A user-defined function consists of a function header and a function body. The body of the function is similar in structure to the program. Description of labels, constants, types, etc. valid only within the scope of this procedure.

Function<имя>(formal parameters):<тип результата>;

<операторы>;

The statement section must contain at least one statement that assigns a value to the function name. The result of the last assignment is returned to the call point.

Example 5. Let's rework the problem about the area of a circle.

function circle (r:real): real;

a:=circle(5); (MUST be assigned)

Example 6. Find 1!+2!+…+n!

We use the function of finding the factorial, because we feed it as an input and get the result.

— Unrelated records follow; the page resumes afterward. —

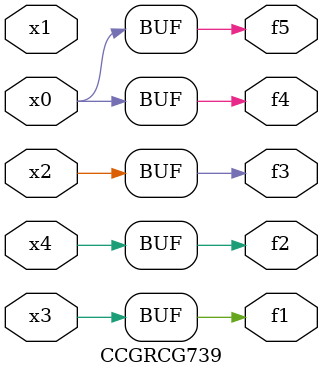
<source format=v>
module CCGRCG739(
	input x0, x1, x2, x3, x4,
	output f1, f2, f3, f4, f5
);
	assign f1 = x3;
	assign f2 = x4;
	assign f3 = x2;
	assign f4 = x0;
	assign f5 = x0;
endmodule

</source>
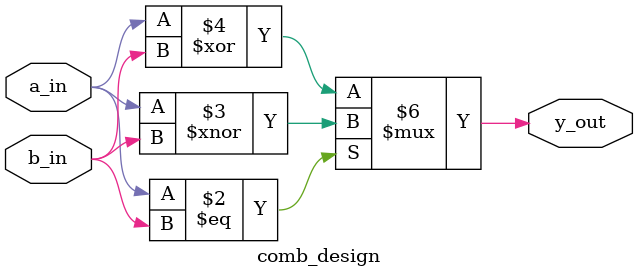
<source format=v>
module comb_design(input a_in, b_in, output reg y_out);

always @*
begin
if (a_in == b_in)
y_out = a_in ~^ b_in;
else
y_out = a_in ^ b_in;
end
endmodule
</source>
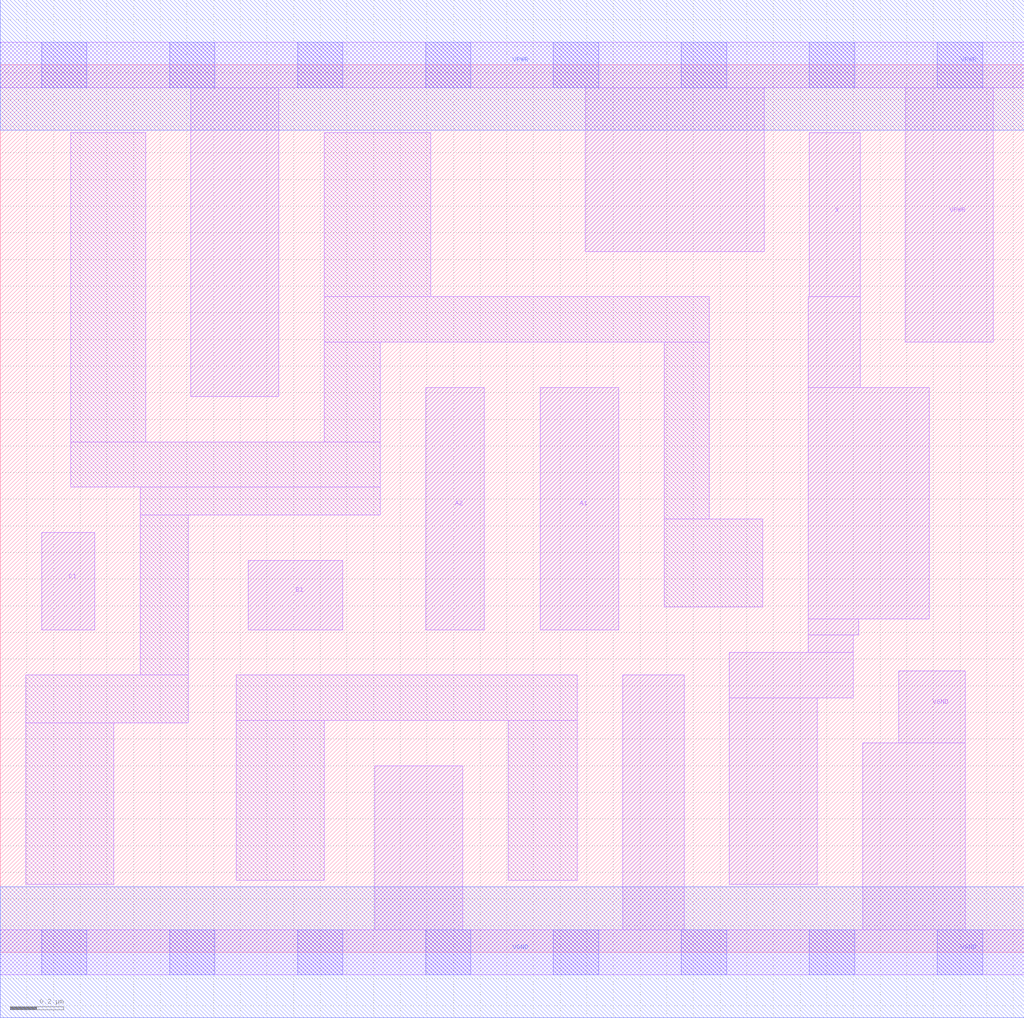
<source format=lef>
# Copyright 2020 The SkyWater PDK Authors
#
# Licensed under the Apache License, Version 2.0 (the "License");
# you may not use this file except in compliance with the License.
# You may obtain a copy of the License at
#
#     https://www.apache.org/licenses/LICENSE-2.0
#
# Unless required by applicable law or agreed to in writing, software
# distributed under the License is distributed on an "AS IS" BASIS,
# WITHOUT WARRANTIES OR CONDITIONS OF ANY KIND, either express or implied.
# See the License for the specific language governing permissions and
# limitations under the License.
#
# SPDX-License-Identifier: Apache-2.0

VERSION 5.7 ;
  NAMESCASESENSITIVE ON ;
  NOWIREEXTENSIONATPIN ON ;
  DIVIDERCHAR "/" ;
  BUSBITCHARS "[]" ;
UNITS
  DATABASE MICRONS 200 ;
END UNITS
MACRO sky130_fd_sc_lp__o211a_2
  CLASS CORE ;
  SOURCE USER ;
  FOREIGN sky130_fd_sc_lp__o211a_2 ;
  ORIGIN  0.000000  0.000000 ;
  SIZE  3.840000 BY  3.330000 ;
  SYMMETRY X Y R90 ;
  SITE unit ;
  PIN A1
    ANTENNAGATEAREA  0.315000 ;
    DIRECTION INPUT ;
    USE SIGNAL ;
    PORT
      LAYER li1 ;
        RECT 2.025000 1.210000 2.320000 2.120000 ;
    END
  END A1
  PIN A2
    ANTENNAGATEAREA  0.315000 ;
    DIRECTION INPUT ;
    USE SIGNAL ;
    PORT
      LAYER li1 ;
        RECT 1.595000 1.210000 1.815000 2.120000 ;
    END
  END A2
  PIN B1
    ANTENNAGATEAREA  0.315000 ;
    DIRECTION INPUT ;
    USE SIGNAL ;
    PORT
      LAYER li1 ;
        RECT 0.930000 1.210000 1.285000 1.470000 ;
    END
  END B1
  PIN C1
    ANTENNAGATEAREA  0.315000 ;
    DIRECTION INPUT ;
    USE SIGNAL ;
    PORT
      LAYER li1 ;
        RECT 0.155000 1.210000 0.355000 1.575000 ;
    END
  END C1
  PIN X
    ANTENNADIFFAREA  0.588000 ;
    DIRECTION OUTPUT ;
    USE SIGNAL ;
    PORT
      LAYER li1 ;
        RECT 2.735000 0.255000 3.065000 0.955000 ;
        RECT 2.735000 0.955000 3.200000 1.125000 ;
        RECT 3.030000 1.125000 3.200000 1.190000 ;
        RECT 3.030000 1.190000 3.220000 1.250000 ;
        RECT 3.030000 1.250000 3.485000 2.120000 ;
        RECT 3.030000 2.120000 3.225000 2.460000 ;
        RECT 3.035000 2.460000 3.225000 3.075000 ;
    END
  END X
  PIN VGND
    DIRECTION INOUT ;
    USE GROUND ;
    PORT
      LAYER li1 ;
        RECT 0.000000 -0.085000 3.840000 0.085000 ;
        RECT 1.405000  0.085000 1.735000 0.700000 ;
        RECT 2.335000  0.085000 2.565000 1.040000 ;
        RECT 3.235000  0.085000 3.620000 0.785000 ;
        RECT 3.370000  0.785000 3.620000 1.055000 ;
      LAYER mcon ;
        RECT 0.155000 -0.085000 0.325000 0.085000 ;
        RECT 0.635000 -0.085000 0.805000 0.085000 ;
        RECT 1.115000 -0.085000 1.285000 0.085000 ;
        RECT 1.595000 -0.085000 1.765000 0.085000 ;
        RECT 2.075000 -0.085000 2.245000 0.085000 ;
        RECT 2.555000 -0.085000 2.725000 0.085000 ;
        RECT 3.035000 -0.085000 3.205000 0.085000 ;
        RECT 3.515000 -0.085000 3.685000 0.085000 ;
      LAYER met1 ;
        RECT 0.000000 -0.245000 3.840000 0.245000 ;
    END
  END VGND
  PIN VPWR
    DIRECTION INOUT ;
    USE POWER ;
    PORT
      LAYER li1 ;
        RECT 0.000000 3.245000 3.840000 3.415000 ;
        RECT 0.715000 2.085000 1.045000 3.245000 ;
        RECT 2.195000 2.630000 2.865000 3.245000 ;
        RECT 3.395000 2.290000 3.725000 3.245000 ;
      LAYER mcon ;
        RECT 0.155000 3.245000 0.325000 3.415000 ;
        RECT 0.635000 3.245000 0.805000 3.415000 ;
        RECT 1.115000 3.245000 1.285000 3.415000 ;
        RECT 1.595000 3.245000 1.765000 3.415000 ;
        RECT 2.075000 3.245000 2.245000 3.415000 ;
        RECT 2.555000 3.245000 2.725000 3.415000 ;
        RECT 3.035000 3.245000 3.205000 3.415000 ;
        RECT 3.515000 3.245000 3.685000 3.415000 ;
      LAYER met1 ;
        RECT 0.000000 3.085000 3.840000 3.575000 ;
    END
  END VPWR
  OBS
    LAYER li1 ;
      RECT 0.095000 0.255000 0.425000 0.860000 ;
      RECT 0.095000 0.860000 0.705000 1.040000 ;
      RECT 0.265000 1.745000 1.425000 1.915000 ;
      RECT 0.265000 1.915000 0.545000 3.075000 ;
      RECT 0.525000 1.040000 0.705000 1.640000 ;
      RECT 0.525000 1.640000 1.425000 1.745000 ;
      RECT 0.885000 0.270000 1.215000 0.870000 ;
      RECT 0.885000 0.870000 2.165000 1.040000 ;
      RECT 1.215000 1.915000 1.425000 2.290000 ;
      RECT 1.215000 2.290000 2.660000 2.460000 ;
      RECT 1.215000 2.460000 1.615000 3.075000 ;
      RECT 1.905000 0.270000 2.165000 0.870000 ;
      RECT 2.490000 1.295000 2.860000 1.625000 ;
      RECT 2.490000 1.625000 2.660000 2.290000 ;
  END
END sky130_fd_sc_lp__o211a_2

</source>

function fact (a:integer): integer;

for i:=1 to do

In the line fact:=fact*I;

the compiler will find an error, because fact must be called with parameters. Therefore, an additional variable is usually introduced into which the result is placed. And then this result is assigned to the fact variable:

program factorial;

var sum,n,j: integer;

function fact (a: integer): integer;

var i,d: integer;

for i:=1 to do

for j:=1 to n do

sum:=sum+fact(j);

IV. Lesson summary

At this time, the programming process turns into industrial software production based programming technologies. Most experts are of the opinion that top-down program design method most suitable for solving complex problems. First, the task is defined in general terms, then its structure is gradually clarified. At the next step, each subtask, in turn, is divided into a number of others. The solution to a separate fragment of a complex problem is an independent program block - a subroutine.

V. Homework

Solve problems (in writing):

Create a procedure that replaces all the letters a in the entered string with *.
Two proposals are given. Find the total number of letters “n” in them. (Define a function to calculate the number of letters “n” in a sentence.)